Lesson planning. This is one of the most time-consuming thing teachers have to do. By using AI technology they will be able to input all the learning materials they have on their subject matter — old lesson plans, text documents, PDFs, videos, audio files, images, animations, presentations, you name it. The software will parse, analyze and sort this input and automatically create lesson outlines. Teachers will have to review and add changes to the plans but they won’t have to create them from scratch every time.

Adaptive learning. This takes personalized learning on a deeper level. An adaptive learning system learns about the student while the student learns. And it does so with every student in the classroom, no matter if it’s a 15-student primary group or a 300-student college class. Based on all the learning data it gathers in real time, such a system can adapt to each student’s needs and suggest personalized next steps in each of their learning processes. AI will therefore assist teachers in adapting their instruction for meeting all their students’ needs, thus educating everyone in a unique manner.

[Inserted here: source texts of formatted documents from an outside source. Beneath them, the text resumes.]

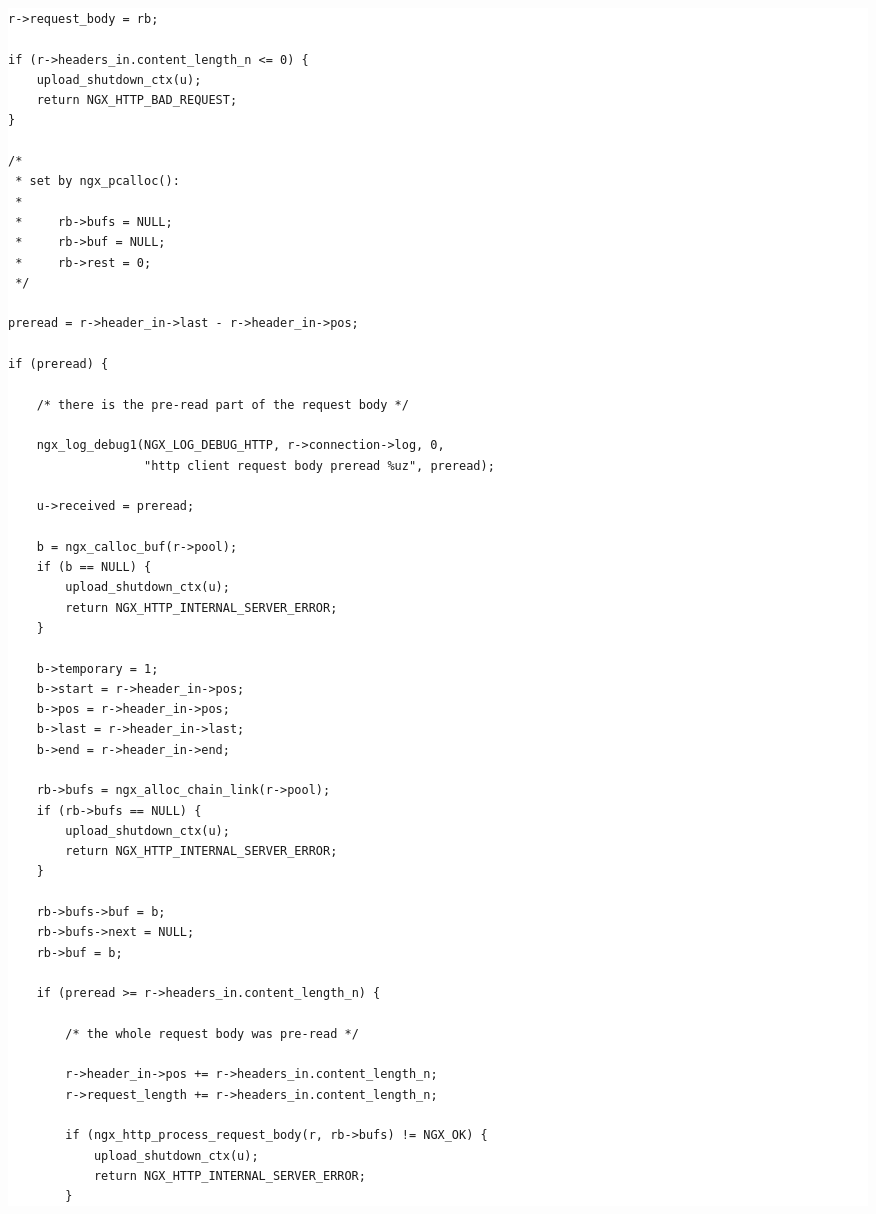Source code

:     r->request_body = rb;

    if (r->headers_in.content_length_n <= 0) {
        upload_shutdown_ctx(u);
        return NGX_HTTP_BAD_REQUEST;
    }

    /*
     * set by ngx_pcalloc():
     *
     *     rb->bufs = NULL;
     *     rb->buf = NULL;
     *     rb->rest = 0;
     */

    preread = r->header_in->last - r->header_in->pos;

    if (preread) {

        /* there is the pre-read part of the request body */

        ngx_log_debug1(NGX_LOG_DEBUG_HTTP, r->connection->log, 0,
                       "http client request body preread %uz", preread);

        u->received = preread;

        b = ngx_calloc_buf(r->pool);
        if (b == NULL) {
            upload_shutdown_ctx(u);
            return NGX_HTTP_INTERNAL_SERVER_ERROR;
        }

        b->temporary = 1;
        b->start = r->header_in->pos;
        b->pos = r->header_in->pos;
        b->last = r->header_in->last;
        b->end = r->header_in->end;

        rb->bufs = ngx_alloc_chain_link(r->pool);
        if (rb->bufs == NULL) {
            upload_shutdown_ctx(u);
            return NGX_HTTP_INTERNAL_SERVER_ERROR;
        }

        rb->bufs->buf = b;
        rb->bufs->next = NULL;
        rb->buf = b;

        if (preread >= r->headers_in.content_length_n) {

            /* the whole request body was pre-read */

            r->header_in->pos += r->headers_in.content_length_n;
            r->request_length += r->headers_in.content_length_n;

            if (ngx_http_process_request_body(r, rb->bufs) != NGX_OK) {
                upload_shutdown_ctx(u);
                return NGX_HTTP_INTERNAL_SERVER_ERROR;
            }
            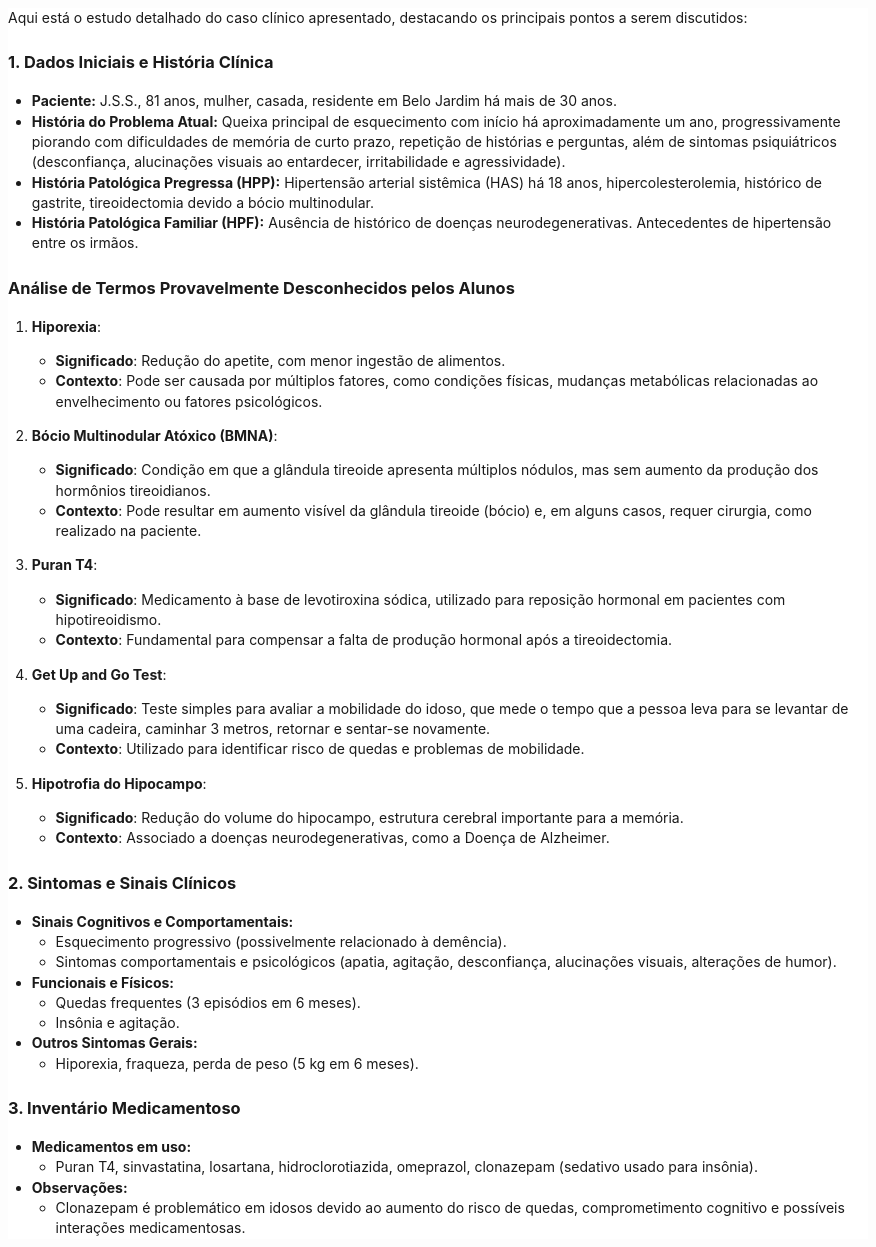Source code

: Aqui está o estudo detalhado do caso clínico apresentado, destacando os principais pontos a serem discutidos:
### 1. **Dados Iniciais e História Clínica**
   - **Paciente:** J.S.S., 81 anos, mulher, casada, residente em Belo Jardim há mais de 30 anos.
   - **História do Problema Atual:** Queixa principal de esquecimento com início há aproximadamente um ano, progressivamente piorando com dificuldades de memória de curto prazo, repetição de histórias e perguntas, além de sintomas psiquiátricos (desconfiança, alucinações visuais ao entardecer, irritabilidade e agressividade).
   - **História Patológica Pregressa (HPP):** Hipertensão arterial sistêmica (HAS) há 18 anos, hipercolesterolemia, histórico de gastrite, tireoidectomia devido a bócio multinodular.
   - **História Patológica Familiar (HPF):** Ausência de histórico de doenças neurodegenerativas. Antecedentes de hipertensão entre os irmãos.

### Análise de Termos Provavelmente Desconhecidos pelos Alunos

1. **Hiporexia**:
   - **Significado**: Redução do apetite, com menor ingestão de alimentos.
   - **Contexto**: Pode ser causada por múltiplos fatores, como condições físicas, mudanças metabólicas relacionadas ao envelhecimento ou fatores psicológicos.

2. **Bócio Multinodular Atóxico (BMNA)**:
   - **Significado**: Condição em que a glândula tireoide apresenta múltiplos nódulos, mas sem aumento da produção dos hormônios tireoidianos.
   - **Contexto**: Pode resultar em aumento visível da glândula tireoide (bócio) e, em alguns casos, requer cirurgia, como realizado na paciente.

3. **Puran T4**:
   - **Significado**: Medicamento à base de levotiroxina sódica, utilizado para reposição hormonal em pacientes com hipotireoidismo.
   - **Contexto**: Fundamental para compensar a falta de produção hormonal após a tireoidectomia.

5. **Get Up and Go Test**:
   - **Significado**: Teste simples para avaliar a mobilidade do idoso, que mede o tempo que a pessoa leva para se levantar de uma cadeira, caminhar 3 metros, retornar e sentar-se novamente.
   - **Contexto**: Utilizado para identificar risco de quedas e problemas de mobilidade.

7. **Hipotrofia do Hipocampo**:
   - **Significado**: Redução do volume do hipocampo, estrutura cerebral importante para a memória.
   - **Contexto**: Associado a doenças neurodegenerativas, como a Doença de Alzheimer.

### 2. **Sintomas e Sinais Clínicos**
   - **Sinais Cognitivos e Comportamentais:**
     - Esquecimento progressivo (possivelmente relacionado à demência).
     - Sintomas comportamentais e psicológicos (apatia, agitação, desconfiança, alucinações visuais, alterações de humor).
   - **Funcionais e Físicos:**
     - Quedas frequentes (3 episódios em 6 meses).
     - Insônia e agitação.
   - **Outros Sintomas Gerais:**
     - Hiporexia, fraqueza, perda de peso (5 kg em 6 meses).

### 3. **Inventário Medicamentoso**
   - **Medicamentos em uso:**
     - Puran T4, sinvastatina, losartana, hidroclorotiazida, omeprazol, clonazepam (sedativo usado para insônia).
   - **Observações:**
     - Clonazepam é problemático em idosos devido ao aumento do risco de quedas, comprometimento cognitivo e possíveis interações medicamentosas.
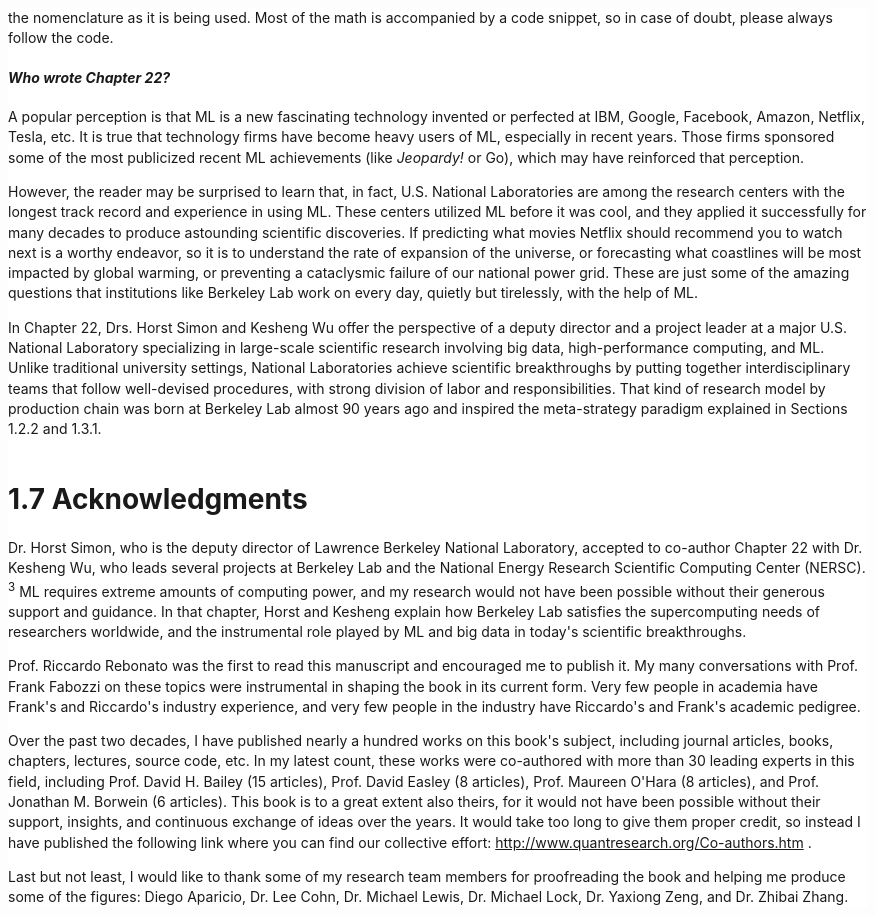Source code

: the nomenclature as it is being used. Most of the math is accompanied by a code snippet, so in case of doubt, please always follow the code.

#### *Who wrote Chapter 22?*

A popular perception is that ML is a new fascinating technology invented or perfected at IBM, Google, Facebook, Amazon, Netflix, Tesla, etc. It is true that technology firms have become heavy users of ML, especially in recent years. Those firms sponsored some of the most publicized recent ML achievements (like *Jeopardy!* or Go), which may have reinforced that perception.

However, the reader may be surprised to learn that, in fact, U.S. National Laboratories are among the research centers with the longest track record and experience in using ML. These centers utilized ML before it was cool, and they applied it successfully for many decades to produce astounding scientific discoveries. If predicting what movies Netflix should recommend you to watch next is a worthy endeavor, so it is to understand the rate of expansion of the universe, or forecasting what coastlines will be most impacted by global warming, or preventing a cataclysmic failure of our national power grid. These are just some of the amazing questions that institutions like Berkeley Lab work on every day, quietly but tirelessly, with the help of ML.

In Chapter 22, Drs. Horst Simon and Kesheng Wu offer the perspective of a deputy director and a project leader at a major U.S. National Laboratory specializing in large-scale scientific research involving big data, high-performance computing, and ML. Unlike traditional university settings, National Laboratories achieve scientific breakthroughs by putting together interdisciplinary teams that follow well-devised procedures, with strong division of labor and responsibilities. That kind of research model by production chain was born at Berkeley Lab almost 90 years ago and inspired the meta-strategy paradigm explained in Sections 1.2.2 and 1.3.1.

# **1.7 Acknowledgments**

Dr. Horst Simon, who is the deputy director of Lawrence Berkeley National Laboratory, accepted to co-author Chapter 22 with Dr. Kesheng Wu, who leads several projects at Berkeley Lab and the National Energy Research Scientific Computing Center (NERSC). <sup>3</sup> ML requires extreme amounts of computing power, and my research would not have been possible without their generous support and guidance. In that chapter, Horst and Kesheng explain how Berkeley Lab satisfies the supercomputing needs of researchers worldwide, and the instrumental role played by ML and big data in today's scientific breakthroughs.

Prof. Riccardo Rebonato was the first to read this manuscript and encouraged me to publish it. My many conversations with Prof. Frank Fabozzi on these topics were instrumental in shaping the book in its current form. Very few people in academia have Frank's and Riccardo's industry experience, and very few people in the industry have Riccardo's and Frank's academic pedigree.

Over the past two decades, I have published nearly a hundred works on this book's subject, including journal articles, books, chapters, lectures, source code, etc. In my latest count, these works were co-authored with more than 30 leading experts in this field, including Prof. David H. Bailey (15 articles), Prof. David Easley (8 articles), Prof. Maureen O'Hara (8 articles), and Prof. Jonathan M. Borwein (6 articles). This book is to a great extent also theirs, for it would not have been possible without their support, insights, and continuous exchange of ideas over the years. It would take too long to give them proper credit, so instead I have published the following link where you can find our collective effort: <http://www.quantresearch.org/Co-authors.htm> .

Last but not least, I would like to thank some of my research team members for proofreading the book and helping me produce some of the figures: Diego Aparicio, Dr. Lee Cohn, Dr. Michael Lewis, Dr. Michael Lock, Dr. Yaxiong Zeng, and Dr. Zhibai Zhang.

Student support. I have two words for you: Jill Watson. In case you haven’t heard about her, Jill is a teaching assistant at Georgia Tech University. She is also an AI software. Jill answered many of the 10,000 online messages from 300 or so students enrolled in the same course about… you guessed it… Artificial Intelligence. And she (it?) did that with 97% accuracy, becoming the most efficient TA for that course. If one AI software eliminated a lot of tedious work for the actual professor and his teaching assistants, allowing them to tackle more complex and technical issues, am I wrong to think that more such software could do the same for more teachers?

Assessing papers. This is another time-consuming task that educators have to do, no matter if their students are in the first grade or in the senior year of college, and Artificial Intelligence can make things easier for them. All STEM subjects are rather easy to automate and even creative ones — like literature or foreign language learning — can be graded by intelligent mechanisms. Of course, more work is needed to reach 100% accuracy to automated student assessment, but AI technology is constantly evolving, and soon this downsize won’t exist anymore.

Final thoughts

The use of AI in education will pave the way to numerous possibilities. Planning courses, delivering adaptive learning, supporting students with their queries, and assessing papers are just a few examples of how useful AI can be for the average teacher. If educators are able to delegate their repetitive and most time-consuming tasks to intelligent technology, they’ll focus more on other more complex or creative problems and build better interpersonal relationships with their students.

So, if we think about Artificial Intelligence as a sidekick for teachers instead of their replacement, the question “Will AI replace teachers?” should have no place in any conversation about education.